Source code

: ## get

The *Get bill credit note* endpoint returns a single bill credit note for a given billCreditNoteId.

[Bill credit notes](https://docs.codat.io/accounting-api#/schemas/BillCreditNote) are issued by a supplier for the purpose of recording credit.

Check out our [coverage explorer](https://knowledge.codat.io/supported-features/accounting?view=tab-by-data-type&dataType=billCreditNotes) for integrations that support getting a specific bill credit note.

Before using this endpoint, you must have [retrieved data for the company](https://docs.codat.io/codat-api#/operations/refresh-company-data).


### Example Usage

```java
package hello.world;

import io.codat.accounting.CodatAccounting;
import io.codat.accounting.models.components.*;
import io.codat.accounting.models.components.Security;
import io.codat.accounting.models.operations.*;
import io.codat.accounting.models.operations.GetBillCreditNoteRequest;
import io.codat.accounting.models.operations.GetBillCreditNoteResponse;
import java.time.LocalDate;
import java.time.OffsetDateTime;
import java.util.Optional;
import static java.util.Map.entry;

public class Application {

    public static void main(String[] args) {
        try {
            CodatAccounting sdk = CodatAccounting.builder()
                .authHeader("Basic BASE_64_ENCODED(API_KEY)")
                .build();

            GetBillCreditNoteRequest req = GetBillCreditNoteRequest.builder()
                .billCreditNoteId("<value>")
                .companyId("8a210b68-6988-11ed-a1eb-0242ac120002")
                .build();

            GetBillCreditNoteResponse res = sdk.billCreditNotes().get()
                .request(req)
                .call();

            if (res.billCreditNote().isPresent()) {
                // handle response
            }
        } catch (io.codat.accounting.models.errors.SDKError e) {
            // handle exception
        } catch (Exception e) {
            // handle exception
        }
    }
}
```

**About this task**
Each line of the data that contains "billCreditNoteId" belongs in the answer.

**Solution for this task**
The *Get bill credit note* endpoint returns a single bill credit note for a given billCreditNoteId.
                .billCreditNoteId("<value>")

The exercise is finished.